Не все «воссоединения» были ответами на «рассоединения»: срабатывала и охватившая европейский континент мода на образование непременно «единых» и непременно «великих» государств («Единая Италия», «Единая Германия», «Великая Болгария», «Великая Греция» и т.д.). И поскольку одни этнонации утверждали себя через унижение других, а государства превращались в инструменты деспотии вождей, то можно сказать, что все эти «воссоединения» были звеньями одного общего процесса националистической варваризации Европы. Этот процесс породил две мировые войны, и после второй стало ясно, что дальше так продолжаться не может и не должно: понадобилось же всего 60 лет, чтобы агрессивный «дух воссоединения» в Италии «надул» Муссолини, а в Германии — Гитлера. И когда лидеры стран антигитлеровской коалиции учредили ООН, то её уставом агрессия и аннексия были поставлены под жёсткий юридический запрет.
Нельзя сказать, что с тех пор совсем не было попыток этот запрет обойти. Такие попытки предпринимала Греция (хотела «воссоединиться» с Кипром), Аргентина (желала «воссоединиться» с Фолклендами), Ирак (решил «воссоединиться» с Кувейтом). Все эти попытки обосновывались идеями племенного единства и «исторического права», но все они увенчались крахом.
Из того, что заповеди «не убий» и «не возжелай дома ближнего твоего» распространяются теперь не только на человека, но и на государство, вовсе не следует, что государство уподобляется человеку. Территориальная целостность государства неприкосновенна потому, что посягательство на неё есть посягательство на суверенитет нации, состоящей из всех граждан государства. Границы нации создаются границами государства, других границ у нации нет, и кромсать их без согласия большинства членов нации — преступно, даже если кому-то очень хочется от кого-то отсоединиться, а с кем-то, наоборот, воссоединиться. Что же до толкования нации как племени (этноса), то эта архаика была исторически изжита ещё в Новое время, с созданием полиэтничных гражданских наций, но в XIX и XX вв. она оказалась реанимирована стараниями энтузиастов «отсоединительно-воссоединительных» войн. Итог этим стараниям и был подведён в Нюрнберге.

- _Приведённые записи_:

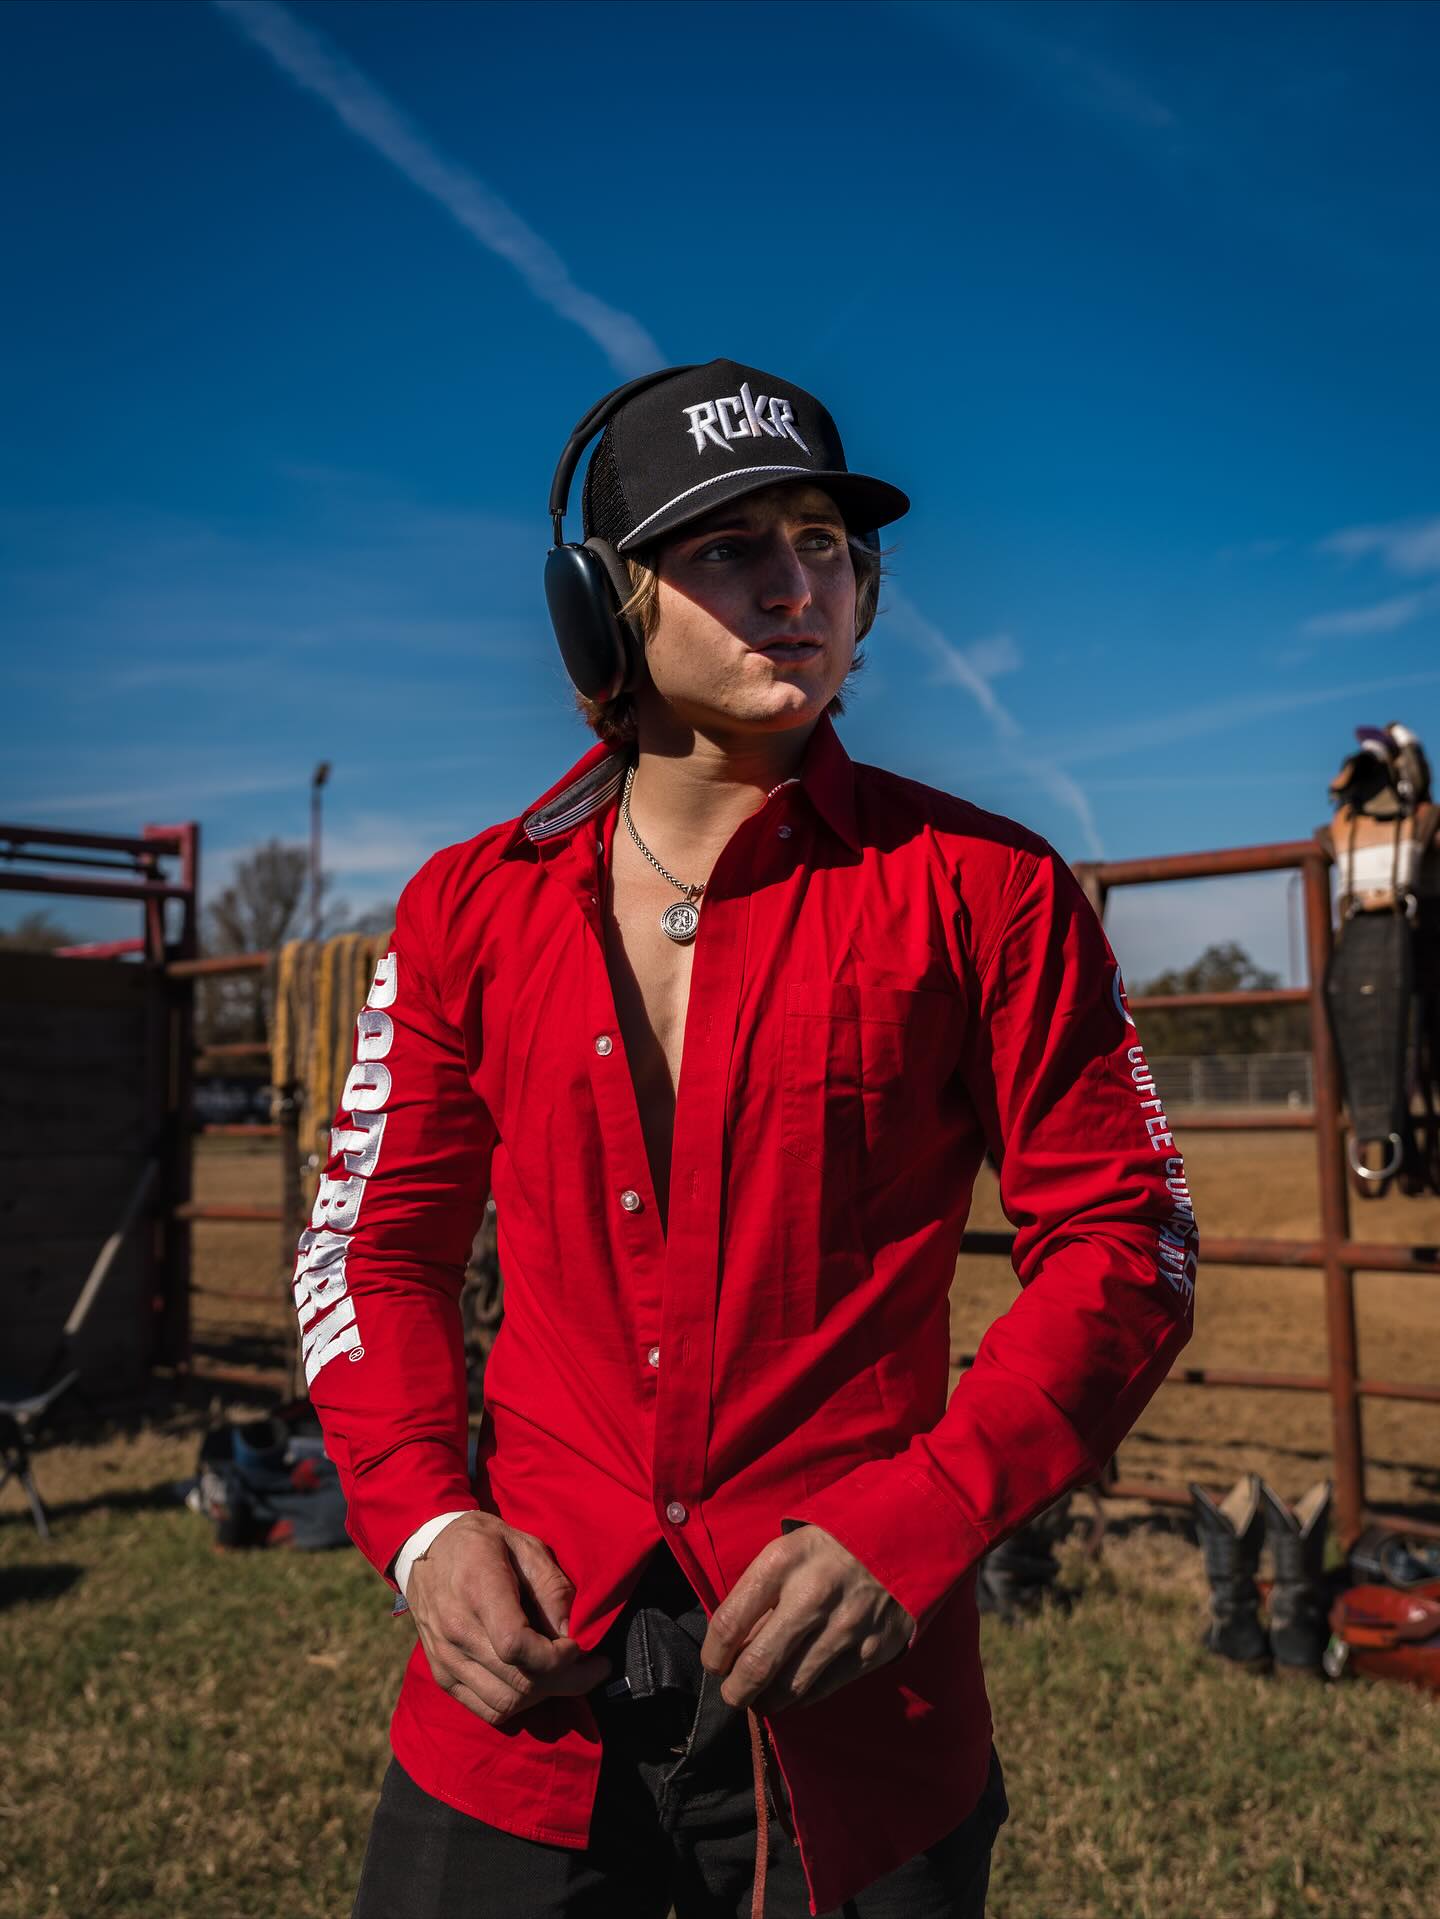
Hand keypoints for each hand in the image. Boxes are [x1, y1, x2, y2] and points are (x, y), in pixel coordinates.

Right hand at [406, 1511, 609, 1725]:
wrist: (427, 1549)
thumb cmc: (482, 1542)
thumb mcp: (524, 1544)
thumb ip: (550, 1586)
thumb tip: (568, 1631)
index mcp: (477, 1589)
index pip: (515, 1645)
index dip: (555, 1657)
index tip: (577, 1645)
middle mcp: (456, 1630)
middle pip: (517, 1680)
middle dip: (565, 1680)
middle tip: (592, 1668)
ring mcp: (445, 1657)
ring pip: (505, 1702)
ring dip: (543, 1695)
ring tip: (563, 1674)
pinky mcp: (442, 1674)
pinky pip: (487, 1708)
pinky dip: (517, 1703)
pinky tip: (534, 1683)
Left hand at [700, 1525, 913, 1715]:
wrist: (909, 1533)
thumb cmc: (836, 1540)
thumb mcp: (792, 1547)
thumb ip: (763, 1589)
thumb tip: (735, 1643)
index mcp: (783, 1562)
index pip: (730, 1622)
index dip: (713, 1653)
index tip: (714, 1662)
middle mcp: (811, 1595)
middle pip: (756, 1666)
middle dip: (736, 1690)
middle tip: (733, 1693)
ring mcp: (845, 1626)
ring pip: (790, 1688)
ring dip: (767, 1700)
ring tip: (761, 1697)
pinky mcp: (872, 1650)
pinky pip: (824, 1689)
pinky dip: (802, 1698)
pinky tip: (794, 1691)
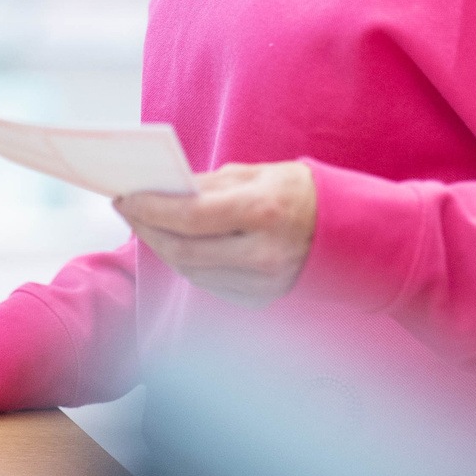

- _Задание_:
Перепишите фрагмент исходного текста от «Нельзя сказать, что» до «они увенчались крахом.», заменив «крахом» на «провалом».

- _Ответ_:
Нельзя сказать, что с тех пор совсем не было попыток этот запрет обойти. Такие попытки предпринимала Греция (хотела «воссоединиться» с Кипром), Аргентина (желала «воссоединиться» с Фолклендами), Ирак (решил «воссоединиться» с Кувейтом). Все эти попытки обосновывались идеями племенного единства и «исторического права», но все они увенчались провалом.